## TEXTO FORNECIDO:
--------------------------------

Alguns políticos russos sugeriram, sem fornecer evidências, que o Reino Unido ajudou a Ucrânia a realizar operações de sabotagem em alvos russos, como na ponte que liga a Crimeia à Rússia continental, na qual duas pessoas foram mortas em 2023.

Uma das três autoridades russas disse que Starmer, como o ex-primeiro-ministro Boris Johnson antes dele, estava usando a guerra na Ucrânia para distrair a população dos problemas domésticos. Londres diz que quer garantir que a Ucrânia não seja forçada a capitular em termos irracionais.

“A mulher inglesa cria problemas”

Comentaristas nacionalistas da TV estatal russa começaram a dizer que Londres vem tentando minar Moscou há séculos.

Apesar da popularidade de Londres como um destino de investimento russo após o colapso da União Soviética em 1991, a desconfiança no Reino Unido tem suas raízes ainda na Guerra da Crimeia de 1853 a 1856, quando fazia parte de uma aliança que derrotou o Império Russo.

As supostas transgressões mais recentes da Inglaterra fizeram com que os políticos russos recorressem a uma frase do século XIX usada para descrever a política externa hostil dos britânicos em relação à Rússia, ainda sob a rainha Vitória: “A mulher inglesa cria problemas”, um ditado que significa a suposta malevolência sistemática da Inglaterra em relação a Moscou.

O novo e azedo clima antibritânico, que foi acompanhado por um abrandamento rápido e acentuado da retórica anti-EUA na mídia estatal, pode deixar Londres mais exposta.

À medida que a Rússia entra em um quarto ano de guerra com sua economia superaquecida, há uma sensação em Moscou de que a nova abordagem de Trump oferece uma chance de paz em termos favoráveis .

Alguns legisladores disseram que empresas de nações “hostis” – como o Reino Unido – não devem ser autorizadas a voltar, mesmo que as sanções ocidentais sejam aliviadas após um eventual acordo de paz com a Ucrânia, ou que tenham uma jornada muito mais difícil se forem.

Vyacheslav Volodin, um dos principais aliados de Putin, falou esta semana sobre a necessidade de recuperar dinheiro do Reino Unido, uma referência aos juros acumulados sobre ativos russos congelados no país, no valor de cerca de US$ 26 bilhões, que Londres tem entregue à Ucrânia.

--------------------------------

## DADOS REGISTRADOS:
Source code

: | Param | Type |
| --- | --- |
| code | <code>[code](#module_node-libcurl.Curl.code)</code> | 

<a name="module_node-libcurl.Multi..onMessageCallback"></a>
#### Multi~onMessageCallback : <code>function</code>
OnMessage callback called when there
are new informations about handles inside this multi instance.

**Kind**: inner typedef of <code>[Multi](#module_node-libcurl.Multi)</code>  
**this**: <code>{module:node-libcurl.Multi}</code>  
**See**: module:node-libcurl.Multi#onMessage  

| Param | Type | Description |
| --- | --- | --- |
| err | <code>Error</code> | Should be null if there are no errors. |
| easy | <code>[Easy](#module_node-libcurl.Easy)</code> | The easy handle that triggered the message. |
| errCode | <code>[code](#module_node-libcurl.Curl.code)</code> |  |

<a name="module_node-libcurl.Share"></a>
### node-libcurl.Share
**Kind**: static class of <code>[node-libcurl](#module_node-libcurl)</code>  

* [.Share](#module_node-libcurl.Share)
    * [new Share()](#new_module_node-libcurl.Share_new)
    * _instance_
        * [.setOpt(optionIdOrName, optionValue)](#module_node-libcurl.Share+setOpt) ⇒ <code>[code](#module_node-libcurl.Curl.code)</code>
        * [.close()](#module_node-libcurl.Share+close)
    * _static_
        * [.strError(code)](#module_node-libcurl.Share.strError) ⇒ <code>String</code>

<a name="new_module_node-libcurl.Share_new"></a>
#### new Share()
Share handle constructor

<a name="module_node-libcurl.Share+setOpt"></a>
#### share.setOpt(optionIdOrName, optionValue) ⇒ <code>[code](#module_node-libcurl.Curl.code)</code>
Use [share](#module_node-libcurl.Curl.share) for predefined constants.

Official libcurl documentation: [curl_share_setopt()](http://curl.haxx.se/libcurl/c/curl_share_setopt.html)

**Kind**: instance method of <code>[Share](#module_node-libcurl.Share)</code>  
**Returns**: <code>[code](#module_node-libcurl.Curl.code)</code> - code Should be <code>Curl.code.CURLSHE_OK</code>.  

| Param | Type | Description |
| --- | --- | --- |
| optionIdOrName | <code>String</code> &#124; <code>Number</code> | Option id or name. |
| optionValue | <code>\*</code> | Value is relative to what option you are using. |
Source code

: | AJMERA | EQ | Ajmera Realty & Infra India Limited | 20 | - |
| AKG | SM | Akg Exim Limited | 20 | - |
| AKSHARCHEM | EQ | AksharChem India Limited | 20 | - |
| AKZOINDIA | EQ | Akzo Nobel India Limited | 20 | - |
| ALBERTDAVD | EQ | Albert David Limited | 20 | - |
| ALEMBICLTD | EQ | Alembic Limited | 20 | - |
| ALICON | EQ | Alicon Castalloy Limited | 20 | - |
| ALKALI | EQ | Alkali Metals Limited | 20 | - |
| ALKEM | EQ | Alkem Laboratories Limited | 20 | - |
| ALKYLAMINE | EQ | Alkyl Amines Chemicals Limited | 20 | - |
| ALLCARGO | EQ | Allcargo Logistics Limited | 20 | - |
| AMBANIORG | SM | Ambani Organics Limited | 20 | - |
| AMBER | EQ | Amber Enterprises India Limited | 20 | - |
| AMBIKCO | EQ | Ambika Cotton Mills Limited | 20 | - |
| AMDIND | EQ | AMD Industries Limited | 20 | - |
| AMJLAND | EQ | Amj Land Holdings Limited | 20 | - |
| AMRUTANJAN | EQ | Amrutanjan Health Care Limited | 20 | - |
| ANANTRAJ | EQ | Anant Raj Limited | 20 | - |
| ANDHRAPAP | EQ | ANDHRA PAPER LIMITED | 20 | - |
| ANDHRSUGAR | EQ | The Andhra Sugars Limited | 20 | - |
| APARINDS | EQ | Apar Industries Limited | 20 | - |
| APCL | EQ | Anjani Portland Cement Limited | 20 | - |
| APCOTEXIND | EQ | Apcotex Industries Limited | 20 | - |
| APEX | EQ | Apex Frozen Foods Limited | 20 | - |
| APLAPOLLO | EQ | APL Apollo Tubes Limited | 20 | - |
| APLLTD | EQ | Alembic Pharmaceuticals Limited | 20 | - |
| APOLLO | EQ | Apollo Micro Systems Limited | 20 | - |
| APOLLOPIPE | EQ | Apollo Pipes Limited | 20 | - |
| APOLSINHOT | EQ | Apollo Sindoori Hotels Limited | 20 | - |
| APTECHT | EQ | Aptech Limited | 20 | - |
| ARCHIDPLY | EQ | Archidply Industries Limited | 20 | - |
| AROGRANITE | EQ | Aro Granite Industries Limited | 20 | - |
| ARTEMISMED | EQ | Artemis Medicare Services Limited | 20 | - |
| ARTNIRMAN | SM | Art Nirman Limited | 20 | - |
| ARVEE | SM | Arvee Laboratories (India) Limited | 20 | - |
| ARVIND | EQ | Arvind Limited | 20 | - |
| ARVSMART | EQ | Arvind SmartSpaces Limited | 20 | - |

--------------------------------

## TAREFAS DO EXERCÍCIO:
(A) Transcreva do texto fornecido o trecho entre "À medida que" e "difícil se forem.", inclusive.
(B) Segundo o texto fornecido, em que período ocorreu a Guerra da Crimeia?
A listagem constitui material à parte, independente do texto fornecido.

## RESULTADOS:
(A)
À medida que a Rússia entra em um quarto ano de guerra com sua economia superaquecida, há uma sensação em Moscou de que a nova abordagem de Trump oferece uma chance de paz em termos favoráveis .

Alguns legisladores disseram que empresas de nações “hostis” – como o Reino Unido – não devem ser autorizadas a voltar, mesmo que as sanções ocidentais sejam aliviadas após um eventual acordo de paz com a Ucrânia, ou que tenham uma jornada muito mais difícil se forem.

(B) De 1853 a 1856.